Improve readability and modularity of complex queries. Can sometimes aid optimization by allowing the optimizer to better understand the query flow.


WITH
    daily_sales AS (
        SELECT
            sale_date,
            SUM(amount) as total_daily_sales
        FROM
            sales
        GROUP BY
            sale_date
    ),
    monthly_avg AS (
        SELECT
            DATE_TRUNC('month', sale_date) as month,
            AVG(total_daily_sales) as avg_monthly_sales
        FROM
            daily_sales
        GROUP BY
            DATE_TRUNC('month', sale_date)
    )
SELECT * FROM monthly_avg;

2. Subqueries:

Can be used in SELECT, FROM, or WHERE clauses. Correlated subqueries (where the inner query depends on the outer query) can be very inefficient on large datasets and should often be rewritten as joins or window functions.

3. Delta Lake SQL Commands:

MERGE INTO: For UPSERT operations (insert if not exists, update if exists). Highly efficient for CDC (Change Data Capture) and managing slowly changing dimensions.
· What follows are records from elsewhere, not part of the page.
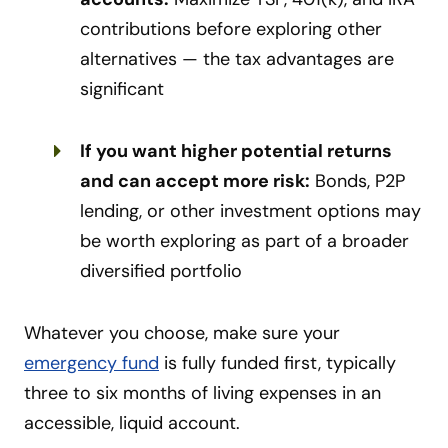
contributions before exploring other
alternatives — the tax advantages are
significant
If you want higher potential returns
and can accept more risk:
Bonds, P2P
lending, or other investment options may
be worth exploring as part of a broader
diversified portfolio
Whatever you choose, make sure your
emergency fund
is fully funded first, typically
three to six months of living expenses in an
accessible, liquid account.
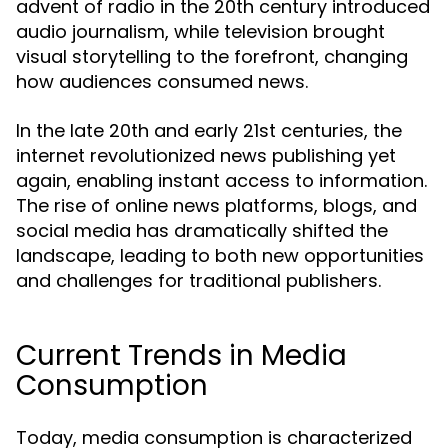
advent of radio in the 20th century introduced
audio journalism, while television brought
visual storytelling to the forefront, changing
how audiences consumed news.
In the late 20th and early 21st centuries, the
internet revolutionized news publishing yet
again, enabling instant access to information.
The rise of online news platforms, blogs, and
social media has dramatically shifted the
landscape, leading to both new opportunities
and challenges for traditional publishers.
Current Trends in Media
Consumption
Today, media consumption is characterized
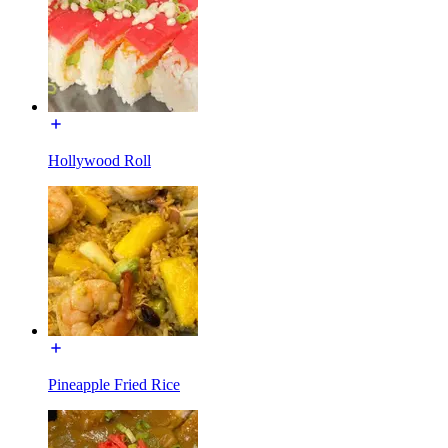
Hollywood Roll
Pineapple Fried Rice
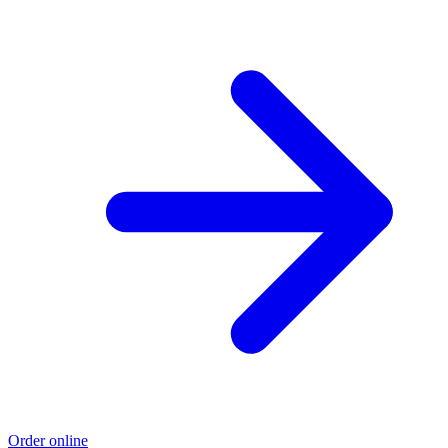
Order online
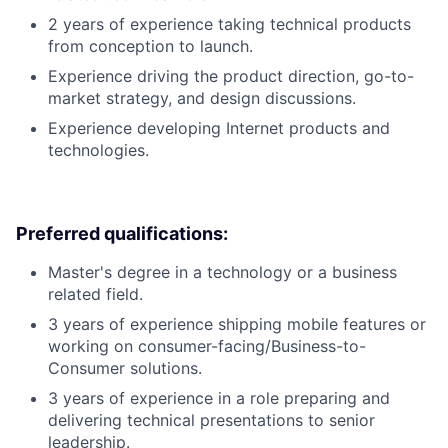
2 years of experience taking technical products
from conception to launch.
Experience driving the product direction, go-to-
market strategy, and design discussions.
Experience developing Internet products and
technologies.
Preferred qualifications:
Master's degree in a technology or a business
related field.
3 years of experience shipping mobile features or
working on consumer-facing/Business-to-
Consumer solutions.
3 years of experience in a role preparing and
delivering technical presentations to senior
leadership.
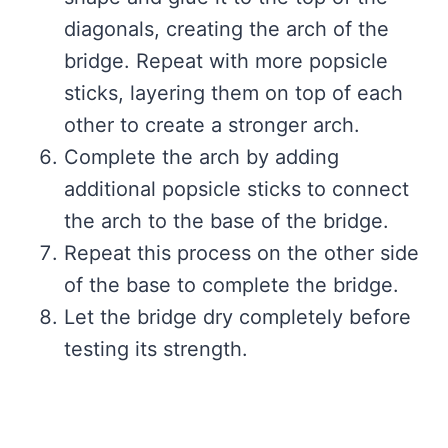
diagonals, creating the arch of the
bridge. Repeat with more popsicle
sticks, layering them on top of each
other to create a stronger arch.
Complete the arch by adding
additional popsicle sticks to connect
the arch to the base of the bridge.
Repeat this process on the other side
of the base to complete the bridge.
Let the bridge dry completely before
testing its strength.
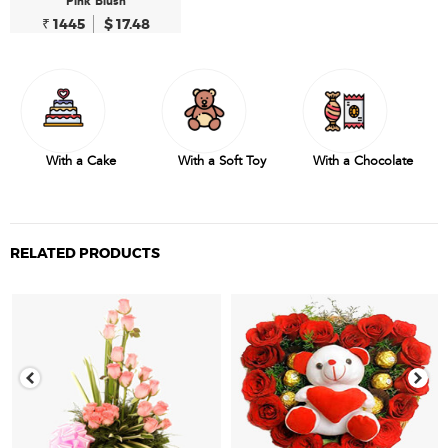
Pink Blush
₹ 1445
$ 17.48
With a Cake
With a Soft Toy
With a Chocolate
RELATED PRODUCTS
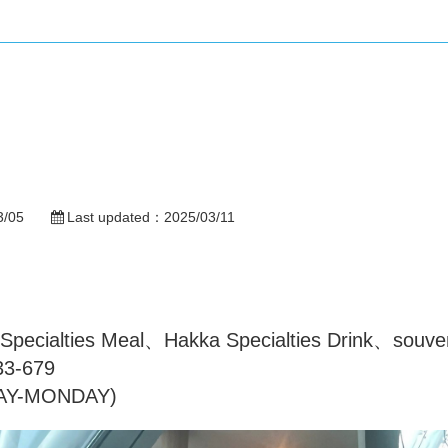
3/05
Last updated：
2025/03/11
ecialties Meal、Hakka Specialties Drink、souveni
33-679
DAY-MONDAY)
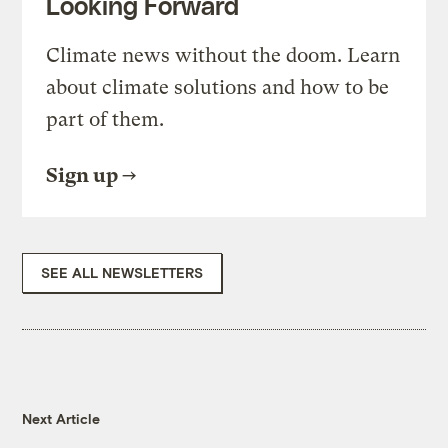
Looking Forward
Climate news without the doom. Learn
about climate solutions and how to be
part of them.
Sign up
SEE ALL NEWSLETTERS
Next Article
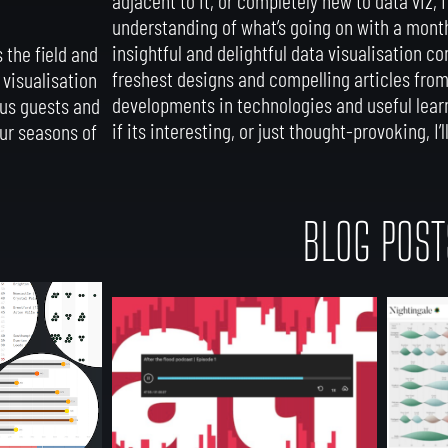
understanding of what’s going on with a mont
insightful and delightful data visualisation co
 the field and
freshest designs and compelling articles from t
 visualisation
developments in technologies and useful learn
ous guests and
if its interesting, or just thought-provoking, I’ll
our seasons of
BLOG POST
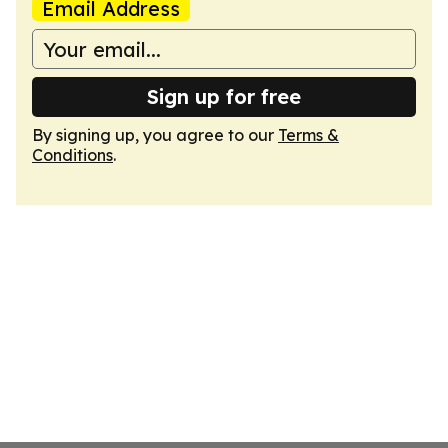
Email Address
Sign up for free
By signing up, you agree to our
Terms &
Conditions
.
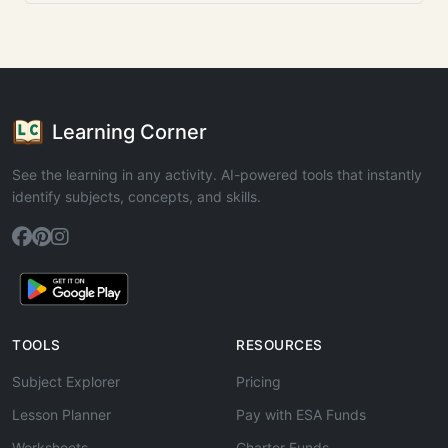
Learning Corner
See the learning in any activity. AI-powered tools that instantly
identify subjects, concepts, and skills.
TOOLS
RESOURCES
Subject Explorer
Pricing
Lesson Planner
Pay with ESA Funds
Worksheets
Charter Funds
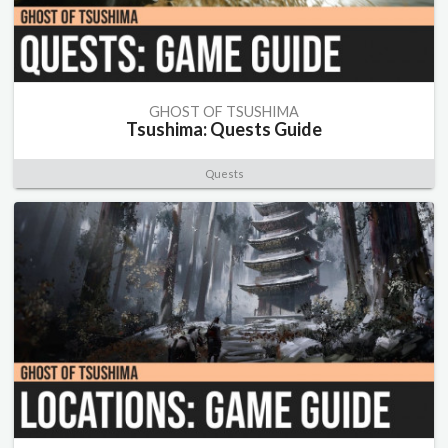
GHOST OF TSUSHIMA
Tsushima: Quests Guide
Quests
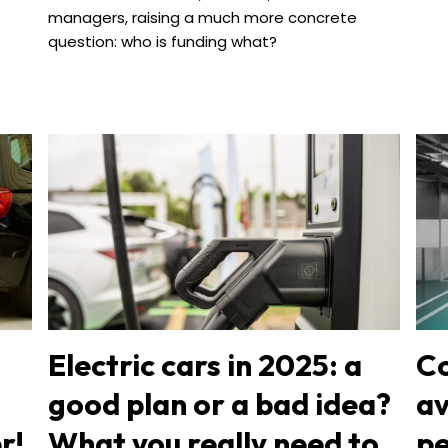
managers, raising a much more concrete
question: who is funding what?
Electric cars in 2025: a
Co
good plan or a bad idea?
av
r!
What you really need to
pe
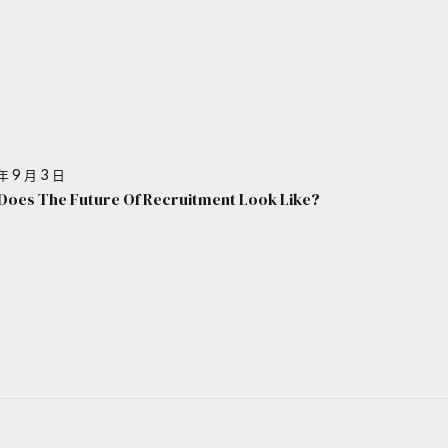
年 9 月 3 日
Does The Future Of Recruitment Look Like?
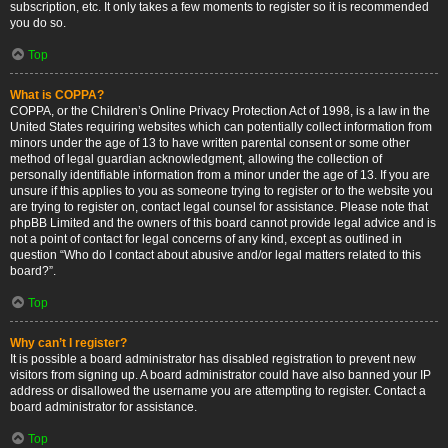
subscription, etc. It only takes a few moments to register so it is recommended
you do so.
Top
What is COPPA?
COPPA, or the Children’s Online Privacy Protection Act of 1998, is a law in the
United States requiring websites which can potentially collect information from
minors under the age of 13 to have written parental consent or some other
method of legal guardian acknowledgment, allowing the collection of
personally identifiable information from a minor under the age of 13. If you are
unsure if this applies to you as someone trying to register or to the website you
are trying to register on, contact legal counsel for assistance. Please note that
phpBB Limited and the owners of this board cannot provide legal advice and is
not a point of contact for legal concerns of any kind, except as outlined in
question “Who do I contact about abusive and/or legal matters related to this
board?”.
Top
Why can’t I register?
It is possible a board administrator has disabled registration to prevent new
visitors from signing up. A board administrator could have also banned your IP
address or disallowed the username you are attempting to register. Contact a
board administrator for assistance.
Top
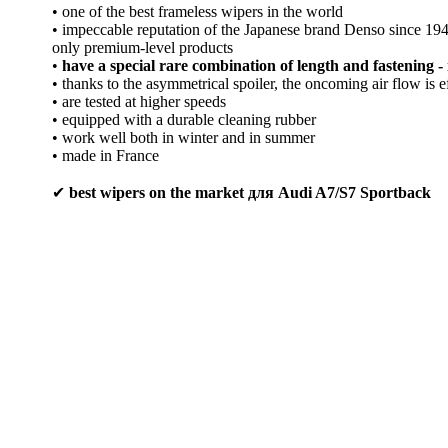
• one of the best frameless wipers in the world
• impeccable reputation of the Japanese brand Denso since 1
only premium-level products
•
have a special rare combination of length and fastening - 
• thanks to the asymmetrical spoiler, the oncoming air flow is e
• are tested at higher speeds
• equipped with a durable cleaning rubber
• work well both in winter and in summer
• made in France
✔
best wipers on the market для Audi A7/S7 Sportback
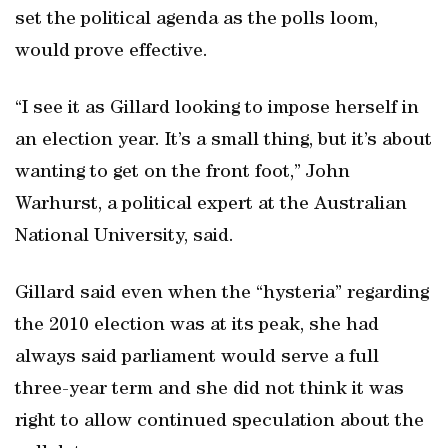
set the political agenda as the polls loom,
would prove effective.
“I see it as Gillard looking to impose herself in
an election year. It’s a small thing, but it’s about
wanting to get on the front foot,” John
Warhurst, a political expert at the Australian
National University, said.
Gillard said even when the “hysteria” regarding
the 2010 election was at its peak, she had
always said parliament would serve a full
three-year term and she did not think it was
right to allow continued speculation about the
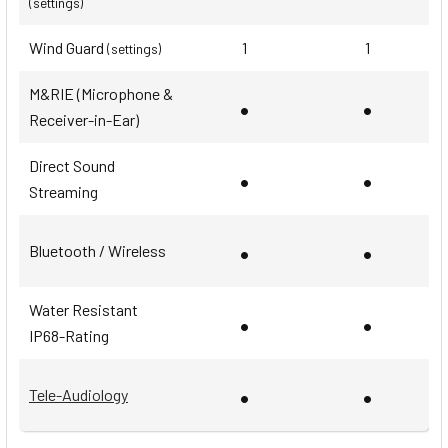
(settings)
Wind Guard
1
1
(settings)
M&RIE (Microphone &
•
•
Receiver-in-Ear)
Direct Sound
•
•
Streaming
•
•
Bluetooth / Wireless
Water Resistant
•
•
IP68-Rating
•
•
Tele-Audiology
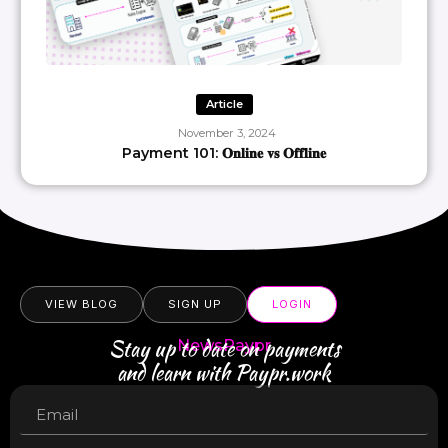
Article
November 3, 2024
Payment 101: 𝐎𝐧𝐥𝐢𝐧𝐞 𝐯𝐬 𝐎𝐟𝐟𝐥𝐢𝐧𝐞
VIEW BLOG
SIGN UP
LOGIN
Stay up to date on payments
NewsPaypr
and learn with Paypr.work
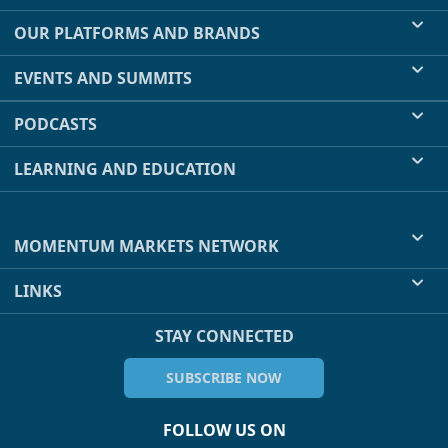
OUR PLATFORMS AND BRANDS
EVENTS AND SUMMITS
PODCASTS
LEARNING AND EDUCATION
MOMENTUM MARKETS NETWORK
LINKS
STAY CONNECTED
SUBSCRIBE NOW
FOLLOW US ON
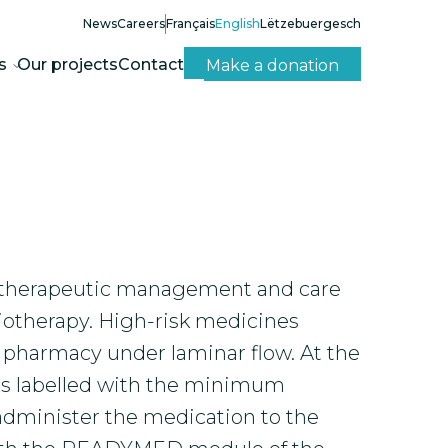
News
Careers
Français
English
Lëtzebuergesch
s
Our projects
Contact
Make a donation
the therapeutic management and care
iotherapy. High-risk medicines
l pharmacy under laminar flow. At the
 is labelled with the minimum
administer the medication to the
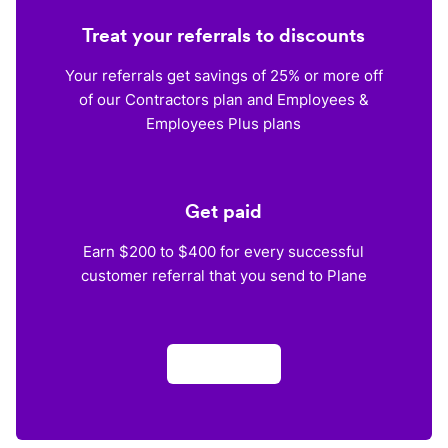
Treat your referrals to discounts
Your referrals get savings of 25% or more off
of our Contractors plan and Employees &
Employees Plus plans
Get paid
Earn $200 to $400 for every successful
customer referral that you send to Plane
Apply now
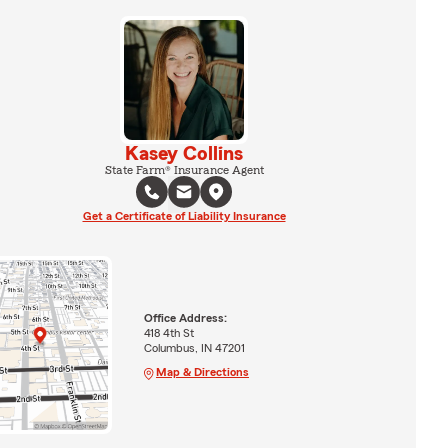
Kasey Collins
State Farm® Insurance Agent
Get a Certificate of Liability Insurance
Office Address:
418 4th St
Columbus, IN 47201
Map & Directions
MERGE INTO target_table AS t
USING source_table AS s
ON t.id = s.id
WHEN MATCHED THEN UPDATE SET t.value = s.value
WHEN NOT MATCHED THEN INSERT (id, value) VALUES (s.id, s.value);

VACUUM: Removes data files no longer referenced by a Delta table and older than the retention threshold. Important for cost management and GDPR compliance.
```
VACUUM my_delta_table RETAIN 168 HOURS;
                        
```

RESTORE: Reverts a Delta table to an earlier version using time travel.


RESTORE TABLE my_delta_table TO VERSION AS OF 5;
RESTORE TABLE my_delta_table TO TIMESTAMP AS OF '2023-01-01 10:00:00';

4. Data Type Optimization:

Use the most compact data types possible (e.g., INT instead of BIGINT if values fit, DATE instead of TIMESTAMP if time isn't needed). This reduces storage and memory footprint.